Dopo due anni siamo tornati all’Eroica.
Quella grande, quella “vera”, quella di Gaiole in Chianti. Non che le tante altre che gli organizzatori hanno comunque tenuto in questi mesi difficili – coraggiosamente e bene, direi – non siano stati appuntamenti di rilievo, ma è chiaro che il pellegrinaggio a Gaiole, una volta all’anno, è qualcosa che ormai in tantissimi mettono in calendario, e averlo potuto fare ha dato a tutti una splendida sensazione di normalità. Non è stata però un’edizione normale perché si è tenuta in due giorni anziché in uno: sabato i lunghi e domenica i corti. Una formula dettata dalla necessità di evitare assembramenti, decisa settimane prima dell’evento perché sono tempi di previsioni difficili e allora si è deciso di adottare misure che permettessero di gestire il peggio, che fortunatamente non è arrivato. Questa Eroica in due giorni, in ogni caso, apre a tutta una serie di riflessioni sul fatto che una difficoltà si possa trasformare in un’opportunità.
Personalmente, ho trovato questa nuova formula molto più gestibile e vivibile. Anche le nostre precedenti Eroiche, come staff di Biciclette d’Epoca, sono state bellissime, ma l’approccio con cui le affrontavamo era quello di fare tre giorni a tutta senza un attimo di respiro. «Ci vediamo all’Eroica», ci dicevamo i tanti amici del giro, ma poi le cose da fare, gli appuntamenti, erano talmente concentrati che era quasi più facile telefonarsi dopo e raccontarsi com’era andata. Nei nostri quattro giorni a Gaiole in Chianti, invece, abbiamo avuto anche il tempo di “perdere tempo”, di rilassarci, di tessere relazioni, che poi credo sia il senso più profondo del vivere l’Eroica e tutte le altre manifestazioni a contorno, che permetto a chi ama vivere questo mondo d’incontrarsi. In generale ci è sembrato che tanti abbiano apprezzato il nuovo approccio, per cui staremo a vedere cosa succederà il prossimo anno.
Tra le cose belle di questa Eroica 2021 c’è stata la nostra partecipazione al Concorso d’Eleganza, un invito che abbiamo ricevuto in primavera e che, come gruppo di redattori appassionati “al mezzo”, abbiamo accettato con entusiasmo. Credo che sia stata un’opportunità importante per fare quella “cultura della bicicletta” che è il faro che guida il modo di creare ogni due mesi la rivista.
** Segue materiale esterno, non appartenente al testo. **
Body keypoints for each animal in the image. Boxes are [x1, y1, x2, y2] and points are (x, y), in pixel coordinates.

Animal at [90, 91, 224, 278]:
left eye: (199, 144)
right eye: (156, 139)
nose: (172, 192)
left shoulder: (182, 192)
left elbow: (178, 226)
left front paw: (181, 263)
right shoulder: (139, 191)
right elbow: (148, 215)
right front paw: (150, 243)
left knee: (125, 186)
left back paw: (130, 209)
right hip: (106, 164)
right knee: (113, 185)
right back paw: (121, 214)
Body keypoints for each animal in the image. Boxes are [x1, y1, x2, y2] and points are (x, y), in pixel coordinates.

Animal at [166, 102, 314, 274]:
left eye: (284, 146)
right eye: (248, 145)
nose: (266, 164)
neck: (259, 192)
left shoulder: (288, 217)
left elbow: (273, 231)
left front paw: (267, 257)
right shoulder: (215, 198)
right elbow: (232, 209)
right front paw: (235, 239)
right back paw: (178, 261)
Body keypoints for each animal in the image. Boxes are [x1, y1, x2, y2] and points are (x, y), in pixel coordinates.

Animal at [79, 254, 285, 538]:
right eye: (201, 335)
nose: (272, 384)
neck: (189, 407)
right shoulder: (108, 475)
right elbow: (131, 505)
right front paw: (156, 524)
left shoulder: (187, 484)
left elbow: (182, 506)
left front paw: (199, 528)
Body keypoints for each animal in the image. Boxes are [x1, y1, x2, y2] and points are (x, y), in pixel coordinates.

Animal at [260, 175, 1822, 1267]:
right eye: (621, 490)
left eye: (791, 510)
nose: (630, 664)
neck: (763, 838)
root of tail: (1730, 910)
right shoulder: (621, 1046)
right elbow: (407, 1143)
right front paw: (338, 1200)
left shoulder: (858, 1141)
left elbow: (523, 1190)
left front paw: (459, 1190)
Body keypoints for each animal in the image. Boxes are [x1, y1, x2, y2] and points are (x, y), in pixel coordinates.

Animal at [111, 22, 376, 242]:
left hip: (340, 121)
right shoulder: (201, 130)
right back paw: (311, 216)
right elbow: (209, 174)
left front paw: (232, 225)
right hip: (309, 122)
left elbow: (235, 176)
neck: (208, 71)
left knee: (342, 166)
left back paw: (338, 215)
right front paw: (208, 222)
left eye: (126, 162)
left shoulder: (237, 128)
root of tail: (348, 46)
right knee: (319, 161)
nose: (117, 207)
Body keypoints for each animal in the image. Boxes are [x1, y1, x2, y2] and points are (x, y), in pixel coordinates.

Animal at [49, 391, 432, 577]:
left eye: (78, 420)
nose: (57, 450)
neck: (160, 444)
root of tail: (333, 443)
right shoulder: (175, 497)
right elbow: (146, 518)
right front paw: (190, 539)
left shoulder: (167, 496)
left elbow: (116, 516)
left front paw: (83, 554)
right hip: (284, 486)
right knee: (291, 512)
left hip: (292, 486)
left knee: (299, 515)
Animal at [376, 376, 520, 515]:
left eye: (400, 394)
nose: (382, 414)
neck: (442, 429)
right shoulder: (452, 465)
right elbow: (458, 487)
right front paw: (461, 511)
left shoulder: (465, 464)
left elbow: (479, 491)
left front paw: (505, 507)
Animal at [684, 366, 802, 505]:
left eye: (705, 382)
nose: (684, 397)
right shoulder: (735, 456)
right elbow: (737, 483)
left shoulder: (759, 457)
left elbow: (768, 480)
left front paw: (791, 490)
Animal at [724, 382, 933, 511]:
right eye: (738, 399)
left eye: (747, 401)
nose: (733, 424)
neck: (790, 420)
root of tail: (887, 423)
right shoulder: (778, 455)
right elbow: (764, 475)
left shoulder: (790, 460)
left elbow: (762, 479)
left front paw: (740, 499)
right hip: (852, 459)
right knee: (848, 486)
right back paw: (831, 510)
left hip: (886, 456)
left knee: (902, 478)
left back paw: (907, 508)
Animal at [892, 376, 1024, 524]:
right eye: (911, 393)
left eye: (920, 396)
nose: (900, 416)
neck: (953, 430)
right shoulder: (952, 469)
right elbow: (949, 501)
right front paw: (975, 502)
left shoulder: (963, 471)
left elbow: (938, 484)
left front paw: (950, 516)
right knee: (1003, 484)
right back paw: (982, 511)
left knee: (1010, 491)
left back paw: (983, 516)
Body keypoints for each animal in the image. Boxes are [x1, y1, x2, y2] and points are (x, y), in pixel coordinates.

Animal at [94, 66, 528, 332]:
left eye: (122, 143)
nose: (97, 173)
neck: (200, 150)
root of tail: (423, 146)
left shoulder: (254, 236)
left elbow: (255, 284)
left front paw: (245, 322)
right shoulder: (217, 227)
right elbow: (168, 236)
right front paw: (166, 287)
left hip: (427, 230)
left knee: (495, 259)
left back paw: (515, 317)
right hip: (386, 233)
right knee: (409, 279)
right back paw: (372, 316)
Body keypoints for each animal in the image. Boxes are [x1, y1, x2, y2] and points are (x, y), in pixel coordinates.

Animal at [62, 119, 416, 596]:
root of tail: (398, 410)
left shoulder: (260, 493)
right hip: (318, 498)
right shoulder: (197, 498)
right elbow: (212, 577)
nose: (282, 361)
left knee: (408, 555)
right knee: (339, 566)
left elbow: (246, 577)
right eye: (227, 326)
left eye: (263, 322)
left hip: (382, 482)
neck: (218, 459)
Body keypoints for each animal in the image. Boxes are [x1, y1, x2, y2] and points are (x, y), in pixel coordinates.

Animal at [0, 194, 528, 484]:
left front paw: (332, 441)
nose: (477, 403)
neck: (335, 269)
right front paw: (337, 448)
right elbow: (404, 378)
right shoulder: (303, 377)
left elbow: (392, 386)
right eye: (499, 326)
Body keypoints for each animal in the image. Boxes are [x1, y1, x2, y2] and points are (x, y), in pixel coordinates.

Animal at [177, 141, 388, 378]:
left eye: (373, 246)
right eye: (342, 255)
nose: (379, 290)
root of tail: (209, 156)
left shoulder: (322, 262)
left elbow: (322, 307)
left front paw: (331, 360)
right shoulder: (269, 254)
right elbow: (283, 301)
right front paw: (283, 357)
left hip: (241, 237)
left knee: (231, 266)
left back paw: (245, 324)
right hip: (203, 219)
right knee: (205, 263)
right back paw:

L’esperienza è stata bella sotto tanti punti di vista – innanzitutto quello relazionale con i giudici e gli organizzatori, che ci tengo a ringraziare – ma c’è anche la consapevolezza che si possa migliorare. Anche qui guardiamo già alla prossima edizione.
Bella è stata anche la prima edizione de “Le bici di una volta”, primo evento organizzato da Biciclette d’Epoca (come media partner del Registro Storico Cicli) in quel di Saronno. La location non è casuale, visto che è la città di chi scrive, ma devo dire che sono molto soddisfatto per com’è andata e per come gli amici collezionisti presenti (anche qui davvero grazie mille!) abbiano partecipato con entusiasmo, facendosi anche dei chilometri che sono stati ripagati dall’interesse delle tante persone passate a dare un’occhiata.
È che le biciclette sono belle e semplici, e fanno parte della vita di tutti. Raccontarne la storia vuol dire tuffarsi nel nostro passato, nelle nostre radici, e dare all’improvviso un significato a quella bicicletta del nonno che teniamo in cantina, magari facendoci venire voglia di usarla nella vita di tutti i giorni. Non va sottovalutata la “promozione” che facciamo alla bicicletta ogni volta che ne parliamo, ogni volta che facciamo una ciclostorica, tenendo in considerazione che più la bicicletta si diffonde più migliora la qualità della nostra vita. E da questo punto di vista, penso che siamo tutti d’accordo nel voler raddoppiare.